Jeff Johnson - OneNewsNow - 8/20/2008
The Oregon Constitution says voters have the final say over any laws passed by the state legislature. The Ninth U.S. Circuit Court of Appeals, however, says they don't.
After Oregon voters passed a marriage protection amendment declaring marriage to be only the union of one man and one woman, liberal lawmakers tried to sidestep the amendment by passing a "domestic partnership" law. As Austin R. Nimocks -- senior legal counsel for the Alliance Defense Fund -- explains, lawmakers are not supposed to have the final say in Oregon. "The citizens of Oregon reserve to themselves in their constitution the right to have the final say on any legislation...," notes Nimocks.
The attorney says when the Oregon legislature passed the domestic partnership law, citizens petitioned for a vote to determine whether the law would remain. But state officials refused to certify the referendum petitions -- a step Nimocks describes as "a dangerous precedent for the future of the democratic process in America."

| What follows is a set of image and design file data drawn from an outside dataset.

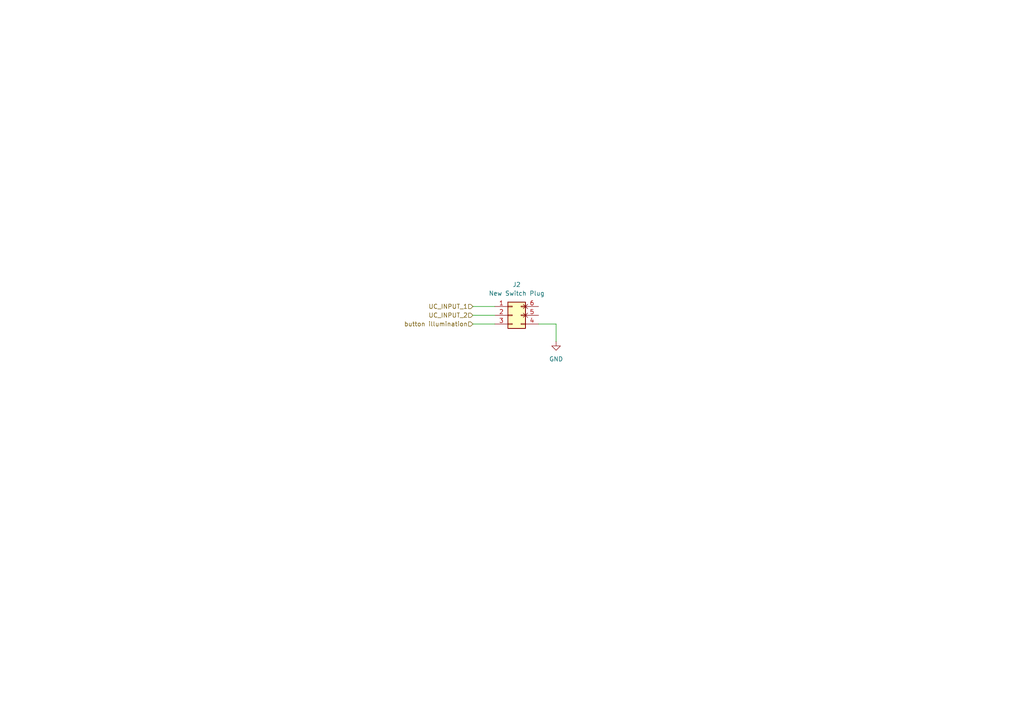
<source format=kicad_sch>
(kicad_sch
	(version 20231120)
	(generator "eeschema")
	(generator_version "8.0")
	(uuid "64887ee3-bad1-418a-9254-3bef4afb833b")
	(paper "A4")
	
	(wire
		(pts
			(xy 137.16 91.44) (xy 143.51 91.44)
		)
		(stroke
			(width 0)
			(type default)
		)
		(uuid "006f93ac-cd2e-4b61-9fd2-e24f9e704835")
	)
	(wire
		(pts
			(xy 137.16 88.9) (xy 143.51 88.9)
		)
		(stroke
			(width 0)
			(type default)
		)
		(uuid "0e444352-e368-45f4-b134-d7289f3f192d")
	)
	(wire
		(pts
			(xy 161.29 93.98) (xy 156.21 93.98)
		)
		(stroke
			(width 0)
			(type default)
		)
		(uuid "26cd1542-bdc1-4d28-a599-bc5777673b5d")
	)
	(wire
		(pts
			(xy 137.16 93.98) (xy 143.51 93.98)
		)
		(stroke
			(width 0)
			(type default)
		)
		(uuid "83a8f097-ec9e-40b9-b9b7-6fcbfc2883ad")
	)
	(wire
		(pts
			(xy 161.29 99.06) (xy 161.29 93.98)
		)
		(stroke
			(width 0)
			(type default)
		)
		(uuid "dbd869e0-c985-4c3f-92fd-1f5c0f9bd363")
	)
	(hierarchical_label "button illumination"
		(shape input)
		(at 137.16 93.98 180)
		(fields_autoplaced yes)
		(effects
			(font
				(size 1.27 1.27)
			)
			(justify right)
		)
		(uuid "0bb8d19d-e41b-4785-aa8a-0cac3726e0a0")
	)
	(hierarchical_label "UC_INPUT_1"
		(shape input)
		(at 137.16 88.9 180)
		(fields_autoplaced yes)
		(effects
			(font
				(size 1.27 1.27)
			)
			(justify right)
		)
		(uuid "80883429-592a-42db-9f26-1d6e363d7438")
	)
	(hierarchical_label "UC_INPUT_2"
		(shape input)
		(at 137.16 91.44 180)
		(fields_autoplaced yes)
		(effects
			(font
				(size 1.27 1.27)
			)
			(justify right)
		)
		(uuid "93a7c509-d19a-4e2e-9288-83e8e41c5078")
	)
	(symbol
		(lib_id "power:GND")
		(at 161.29 99.06 0)
		(unit 1)
		(exclude_from_sim no)
		(in_bom yes)
		(on_board yes)
		(dnp no)
		(fields_autoplaced yes)
		(uuid "42c8bc91-33bb-4765-9f89-a7b8f95f227b")
		(property "Reference" "#PWR014"
			(at 161.29 105.41 0)
			(effects
				(font
					(size 1.27 1.27)
				)
				(hide yes)
			)
		)
		(property "Value" "GND"
			(at 161.29 104.14 0)
			(effects
				(font
					(size 1.27 1.27)
				)
			)
		)
		(property "Footprint" ""
			(at 161.29 99.06 0)
			(effects
				(font
					(size 1.27 1.27)
				)
				(hide yes)
			)
		)
		(property "Datasheet" ""
			(at 161.29 99.06 0)
			(effects
				(font
					(size 1.27 1.27)
				)
				(hide yes)
			)
		)
		(property "Description" "Power symbol creates a global label with name \"GND\" , ground"
			(at 161.29 99.06 0)
			(effects
				(font
					(size 1.27 1.27)
				)
				(hide yes)
			)
		)
		(pin "1"
			(uuid "b57ac91a-e093-4bf1-9ea0-dc325843bd4c")
		)
		(instances
			(project "softTopBasic"
				(path "/2b18a26f-40e7-48fb-8a4f-68aaf80ffe76/cfb5faaa-f4fc-4ad1-bf69-c54993e1a0a5"
					(reference "#PWR014")
					(unit 1)
				)
			)
		)
	)
	(symbol
		(lib_id "Connector_Generic:Conn_02x03_Counter_Clockwise")
		(at 148.59 91.44 0)
		(unit 1)
		(exclude_from_sim no)
		(in_bom yes)
		(on_board yes)
		(dnp no)
		(fields_autoplaced yes)
		(uuid "95e8d544-423c-4945-91bf-4e80b3614e96")
		(property "Reference" "J2"
			(at 149.86 82.55 0)
			(effects
				(font
					(size 1.27 1.27)
				)
			)
		)
		(property "Value" "New Switch Plug"
			(at 149.86 85.09 0)
			(effects
				(font
					(size 1.27 1.27)
				)
			)
		)
		(property "Footprint" "Connector_PinSocket_2.54mm:PinSocket_2x03_P2.54mm_Horizontal"
			(at 148.59 91.44 0)
			(effects
				(font
					(size 1.27 1.27)
				)
				(hide yes)
			)
		)
		(property "Datasheet" "~"
			(at 148.59 91.44 0)
			(effects
				(font
					(size 1.27 1.27)
				)
				(hide yes)
			)
		)
		(property "Description" ""
			(at 148.59 91.44 0)
			(effects
				(font
					(size 1.27 1.27)
				)
				(hide yes)
			)
		)
		(pin "3"
			(uuid "57ba90e2-098b-4fcd-bd1f-1cc355d12912")
		)
		(pin "6"
			(uuid "2ce8cebf-c355-4267-87a0-be8ece9e0b9d")
		)
		(pin "4"
			(uuid "9ea019b2-07b1-4273-a90b-0b1e458cd990")
		)
		(pin "1"
			(uuid "c87702e9-f993-49e2-98d7-9b18ded0127b")
		)
		(pin "2"
			(uuid "b17bd1d7-ce54-480b-a744-83a3c4c0d9d6")
		)
		(pin "5"
			(uuid "215198fb-559d-480c-b07c-d33b24c7a833")
		)
		(instances
			(project "softTopBasic"
				(path "/2b18a26f-40e7-48fb-8a4f-68aaf80ffe76/cfb5faaa-f4fc-4ad1-bf69-c54993e1a0a5"
					(reference "J2")
					(unit 1)
				)
			)
		)
	)
)

</source>
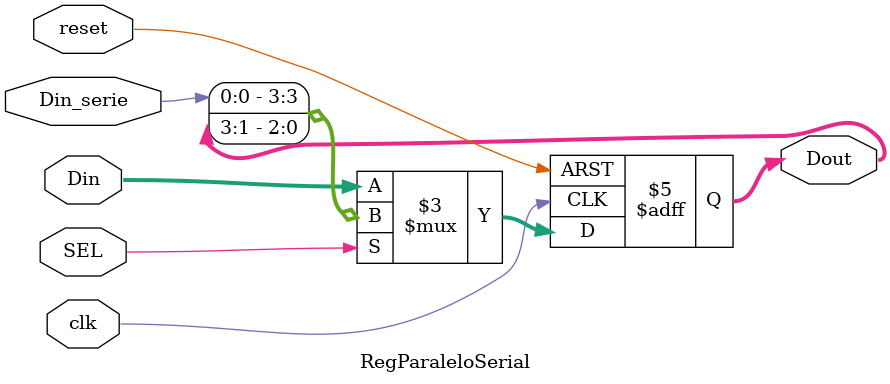
<source format=sv>
parameter NBITS_DATA = 4;
module RegParaleloSerial(
  input logic clk, reset,
  input logic [NBITS_DATA-1:0] Din,
  input logic SEL,  Din_serie,
  output logic [NBITS_DATA-1:0] Dout
);
  always_ff @ (posedge reset or posedge clk) begin
    if (reset)
      Dout <= 0;
    else begin
      if(SEL)
        Dout <= {Din_serie, Dout[NBITS_DATA-1:1]};
      else
        Dout <= Din;
    end
  end
endmodule
</source>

"Right now, we're still considering our options on what to do," says Nimocks. "It's quite clear that the citizens of Oregon still want to have their say on this important law."
Both the U.S. District Court and the Ninth Circuit ruled that Oregon voters have no legal right to have their valid signatures counted in a referendum petition drive. Nimocks calls those court decisions a "tragedy for democracy."
"In America, every citizen's vote should count," the attorney says in a press release. "The court has tossed aside one of the most important rights we have as Americans. The people didn't thwart this effort; government bureaucracy did."